There was more than just neoclassicism in the evening’s pieces. Meisha Bosma’s Souvenirs (2007) was dance theater at its best. The deconstructed narrative of tension, nervousness, fright, and dizziness was abundantly clear in the movement. There was an off-balanced feeling in the work that left the audience also in an uncomfortable state. Something was purposely unfinished and unresolved in the movement. Yet, as with much good dance theater, this ambiguity was both emphasized to and anesthetized with the audience. In my experience, only dance theater can successfully produce both of those feelings at the same time. There was even an ‘ode to Pina Bausch’ moment, where all the female dancers were in a line at the front of the stage with painted-on smiles, doing small, percussive movements with their hands and heads. All that was missing was the negligee dresses and the long, loose hair.

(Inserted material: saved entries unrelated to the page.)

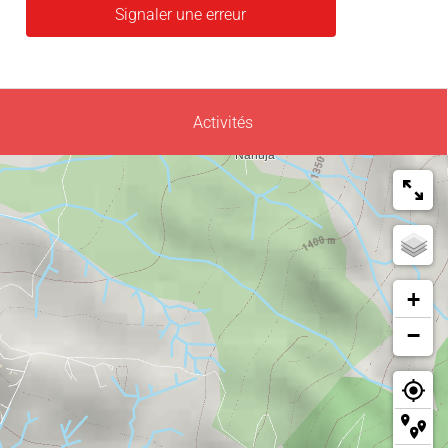
Signaler une erreur
Activités
+
−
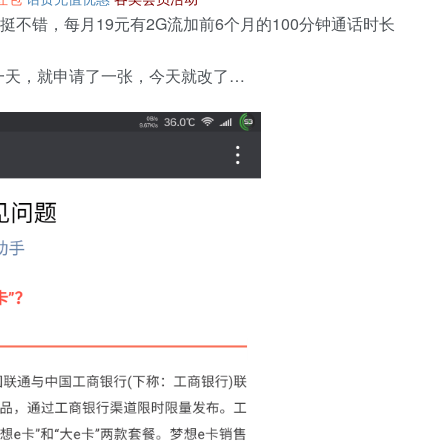
不错，每月19元有2G流加前6个月的100分钟通话时长
一天，就申请了一张，今天就改了…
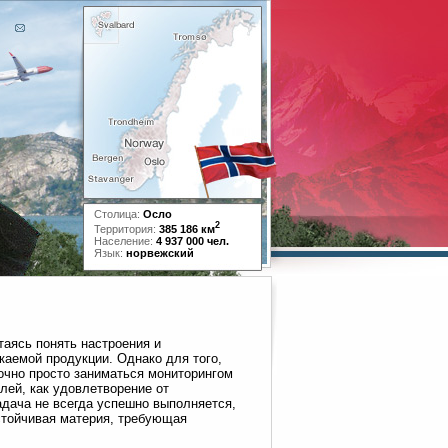
Столица:
Осло
2
Территория:
385 186 км
Население:
4 937 000 чел.
Язык:
норвежский
таясь понять настроения и
каемой продукции. Однако для того,
очно просто заниматься мониторингом
лей, как удовлетворение от
адача не всегда успешно выполняется,
стойчивая материя, требующая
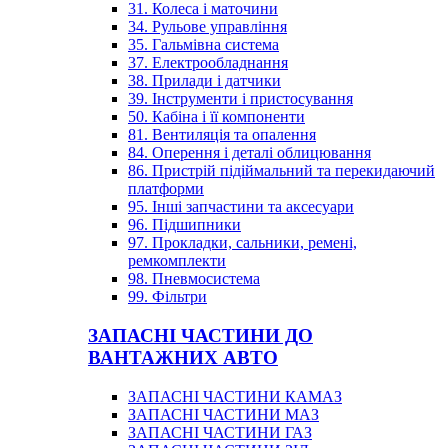
31. Колеса і маточини
34. Рульове управління
35. Гальмівна система
37. Електрообладнання
38. Прилади і датчики
39. Інструменти і пристосування
50. Кабіна і її компоненти
81. Вентиляція та опалення
84. Оперення і деталі облицювання
86. Пристрій підіймальний та перекидаючий
платформи
95. Інші запчастини та аксесуари
96. Підшипники
97. Прокладки, сальники, ремені,
ремкомплекти
98. Пневмосистема
99. Фільтри
ЗАПАСНІ ЧАСТИНИ ДО
ВАНТАЖНИХ АВТО
ЗАПАСНІ ЧАСТИНИ КАМАЗ
ЗАПАСНІ ЧАСТИНИ МАЗ
ЗАПАСНІ ЧАСТИНИ ГАЗ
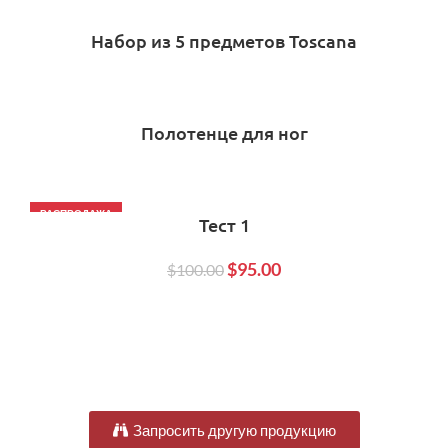
Набор из 5 предметов Toscana
Полотенце для ног
РАСПРОДАЖА
Тест 1
$
95.00
$
100.00
Запросить другую продукцию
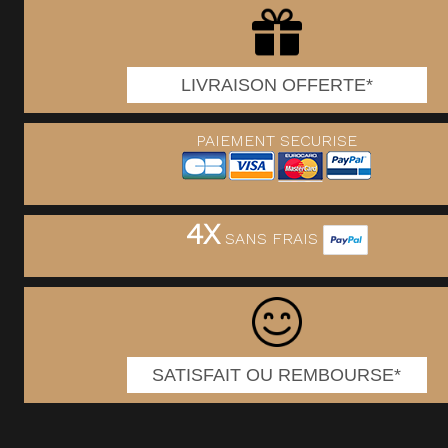
LIVRAISON OFFERTE*
PAIEMENT SECURISE
4X
SANS FRAIS
SATISFAIT OU REMBOURSE*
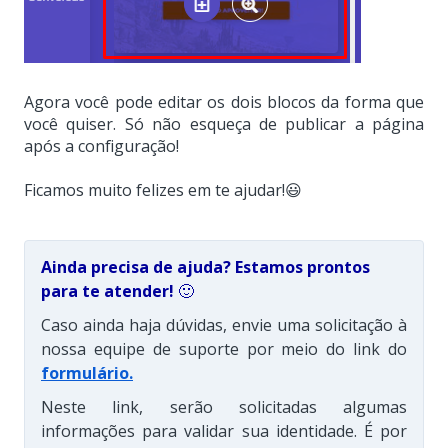
Agora você pode editar os dois blocos da forma que
você quiser. Só não esqueça de publicar a página
após a configuração!
Ficamos muito felizes em te ajudar!😃
Ainda precisa de ajuda? Estamos prontos
para te atender!
🙂
Caso ainda haja dúvidas, envie uma solicitação à
nossa equipe de suporte por meio do link do
formulário
.
Neste link, serão solicitadas algumas
informações para validar sua identidade. É por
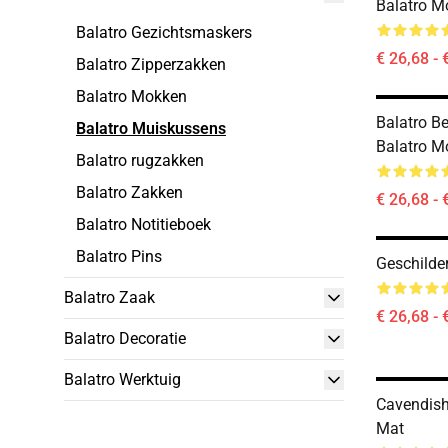
Balatro M
Balatro Gezichtsmaskers
€ 26,68 - 
Balatro Zipperzakken
Balatro Mokken
Balatro Be
Balatro Muiskussens
Balatro M
Balatro rugzakken
Balatro Zakken
€ 26,68 - 
Balatro Notitieboek
Balatro Pins
Geschilde
Balatro Zaak
€ 26,68 - 
Balatro Decoratie
Balatro Werktuig
Cavendish
Mat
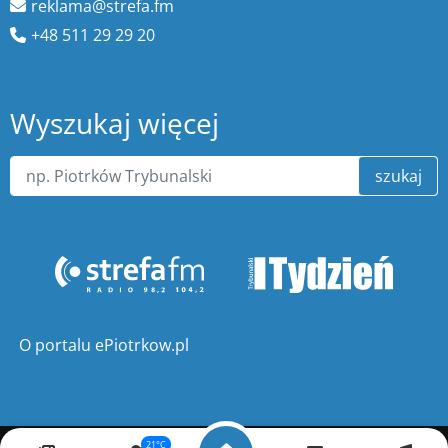
reklama@strefa.fm
+48 511 29 29 20
Wyszukaj więcej
szukaj
O portalu ePiotrkow.pl
21°C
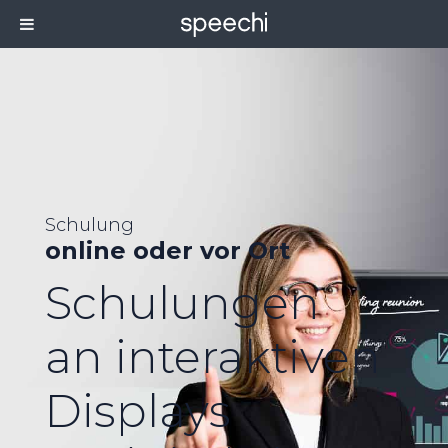
Schulung
online oder vor Ort
Schulungen
an interaktiven
Displays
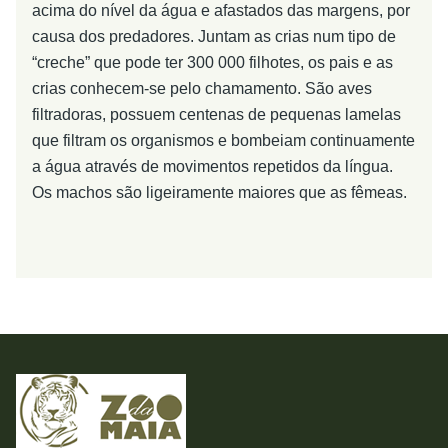
acima do nível da água e afastados das margens, por
causa dos predadores. Juntam as crias num tipo de
“creche” que pode ter 300 000 filhotes, os pais e as
crias conhecem-se pelo chamamento. São aves
filtradoras, possuem centenas de pequenas lamelas
que filtram os organismos e bombeiam continuamente
a água através de movimentos repetidos da língua.
Os machos são ligeiramente maiores que as fêmeas.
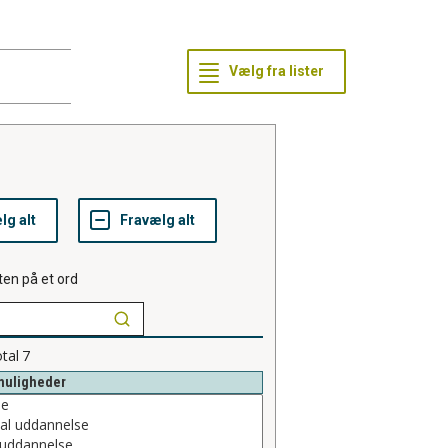
ten på et ord
tal
7
muligheder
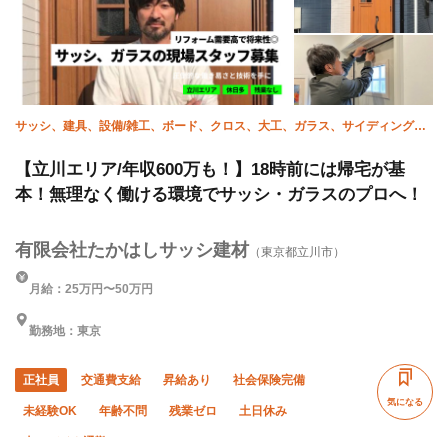
サッシ、建具、設備/雑工、ボード、クロス、大工、ガラス、サイディング、
家具施工、造作
【立川エリア/年収600万も！】18時前には帰宅が基
本！無理なく働ける環境でサッシ・ガラスのプロへ！
有限会社たかはしサッシ建材
（東京都立川市）
月給：25万円〜50万円
勤務地：東京
正社員
交通費支給
昇給あり
社会保険完備
気になる
未経験OK
年齢不問
残業ゼロ
土日休み
車・バイク通勤OK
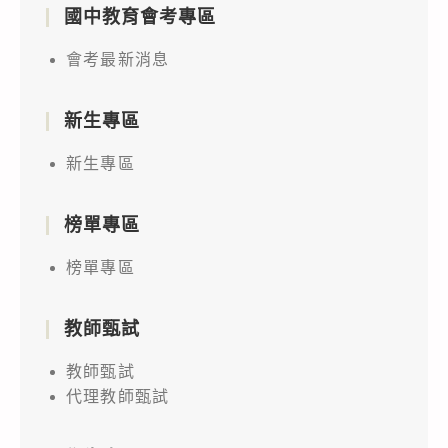
國中教育會考專區
會考最新消息
新生專區
新生專區
榜單專區
榜單專區
教師甄試
教師甄試
代理教師甄試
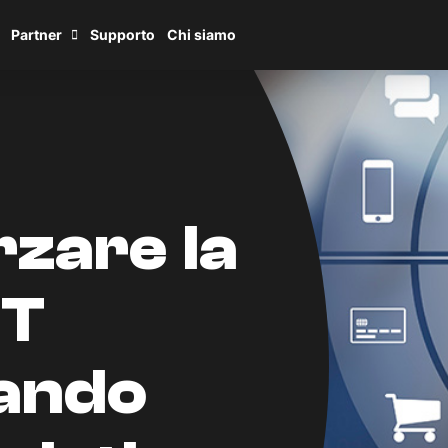
Partner
Supporto
Chi siamo
zare la
oT
ando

The main event of the evening, Jason Garcia Ignacio’s, The Mountain, was a narrative glimpse into real-life events that occurred in Manila in the early 1990s. The most impressive aspect of Ignacio’s piece was that he was able to instill a real sense of Filipino heritage and culture into all aspects of the work. Not only did he diligently research and teach the style of dance required to all of his dancers, but also, he was able to get a level of authenticity from them that suggested these performers had been studying this form of ethnic dance their entire lives. This piece was so authentic that we could have easily been watching it at the acclaimed San Francisco Ethnic Dance Festival.

There is nothing wrong with being compared to great traditions in dance like Balanchine, Bausch and the San Francisco Ethnic Dance Festival. The comparisons simply show that CityDance Ensemble really can do anything that it wants to. It has the talent on both the creative and technical sides to pull from so many different traditions, build on those traditions, while forming its own unique identity.